▶ Work required: Transcribe exactly the lines that fall between the one holding "Knowledge of the legal system and enforcement" and the one holding "Duration of the Project", inclusive, from the entries below.

▶ Dataset items:
--- START ---

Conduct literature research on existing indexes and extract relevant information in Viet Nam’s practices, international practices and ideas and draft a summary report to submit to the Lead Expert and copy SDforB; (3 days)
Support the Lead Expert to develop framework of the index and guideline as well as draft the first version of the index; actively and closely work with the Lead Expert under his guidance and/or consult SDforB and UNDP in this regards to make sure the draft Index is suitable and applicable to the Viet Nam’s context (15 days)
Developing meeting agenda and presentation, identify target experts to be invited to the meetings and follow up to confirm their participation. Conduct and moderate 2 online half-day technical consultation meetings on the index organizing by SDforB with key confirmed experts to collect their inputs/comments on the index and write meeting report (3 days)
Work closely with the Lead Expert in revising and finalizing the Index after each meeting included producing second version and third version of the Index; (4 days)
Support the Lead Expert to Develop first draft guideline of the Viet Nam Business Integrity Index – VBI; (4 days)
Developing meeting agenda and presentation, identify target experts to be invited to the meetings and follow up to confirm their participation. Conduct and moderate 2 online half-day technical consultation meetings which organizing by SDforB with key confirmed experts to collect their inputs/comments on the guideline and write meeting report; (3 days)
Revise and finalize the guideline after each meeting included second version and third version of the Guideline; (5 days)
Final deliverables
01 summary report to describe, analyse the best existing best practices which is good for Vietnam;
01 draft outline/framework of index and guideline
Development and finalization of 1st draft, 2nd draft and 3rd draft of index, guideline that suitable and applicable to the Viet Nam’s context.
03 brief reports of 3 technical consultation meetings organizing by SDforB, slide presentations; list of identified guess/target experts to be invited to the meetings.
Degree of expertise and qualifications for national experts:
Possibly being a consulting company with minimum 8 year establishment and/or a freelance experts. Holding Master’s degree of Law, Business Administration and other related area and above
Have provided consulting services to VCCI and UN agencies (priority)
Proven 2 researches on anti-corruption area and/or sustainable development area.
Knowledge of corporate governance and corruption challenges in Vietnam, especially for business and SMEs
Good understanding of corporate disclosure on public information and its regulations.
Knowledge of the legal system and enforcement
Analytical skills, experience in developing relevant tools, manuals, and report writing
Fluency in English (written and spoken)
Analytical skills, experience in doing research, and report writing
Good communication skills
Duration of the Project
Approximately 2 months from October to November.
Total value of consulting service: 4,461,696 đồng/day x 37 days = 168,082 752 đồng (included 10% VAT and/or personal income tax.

--- END ---
--- START ---

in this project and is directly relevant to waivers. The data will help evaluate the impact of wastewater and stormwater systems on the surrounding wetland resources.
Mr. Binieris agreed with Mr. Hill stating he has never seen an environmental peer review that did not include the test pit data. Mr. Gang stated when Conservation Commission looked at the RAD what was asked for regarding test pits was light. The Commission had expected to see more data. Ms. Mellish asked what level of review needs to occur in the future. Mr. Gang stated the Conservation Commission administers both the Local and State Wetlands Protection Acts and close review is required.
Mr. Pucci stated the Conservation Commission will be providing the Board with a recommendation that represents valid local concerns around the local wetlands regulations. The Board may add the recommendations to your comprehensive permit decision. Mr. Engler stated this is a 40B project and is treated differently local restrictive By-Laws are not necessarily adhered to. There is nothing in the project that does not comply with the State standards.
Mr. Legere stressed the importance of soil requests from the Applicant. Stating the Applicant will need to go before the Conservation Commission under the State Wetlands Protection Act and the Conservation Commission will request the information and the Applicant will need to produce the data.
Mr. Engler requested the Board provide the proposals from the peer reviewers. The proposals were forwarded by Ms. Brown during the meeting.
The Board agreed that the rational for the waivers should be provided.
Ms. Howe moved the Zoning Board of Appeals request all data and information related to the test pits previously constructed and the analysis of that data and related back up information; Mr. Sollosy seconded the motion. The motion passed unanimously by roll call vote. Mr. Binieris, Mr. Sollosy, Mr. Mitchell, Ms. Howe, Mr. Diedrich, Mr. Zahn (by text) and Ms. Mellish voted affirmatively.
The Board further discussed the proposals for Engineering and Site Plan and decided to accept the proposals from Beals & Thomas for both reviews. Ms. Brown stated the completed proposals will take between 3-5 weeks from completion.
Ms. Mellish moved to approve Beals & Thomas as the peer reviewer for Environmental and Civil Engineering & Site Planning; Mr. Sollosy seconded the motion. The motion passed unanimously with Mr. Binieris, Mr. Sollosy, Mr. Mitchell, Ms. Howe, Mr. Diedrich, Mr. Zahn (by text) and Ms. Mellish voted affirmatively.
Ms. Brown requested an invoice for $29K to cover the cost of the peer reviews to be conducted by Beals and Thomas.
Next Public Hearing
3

--- END ---

▶ Task answer:
Knowledge of the legal system and enforcement
Analytical skills, experience in developing relevant tools, manuals, and report writing
Fluency in English (written and spoken)
Analytical skills, experience in doing research, and report writing
Good communication skills
Duration of the Project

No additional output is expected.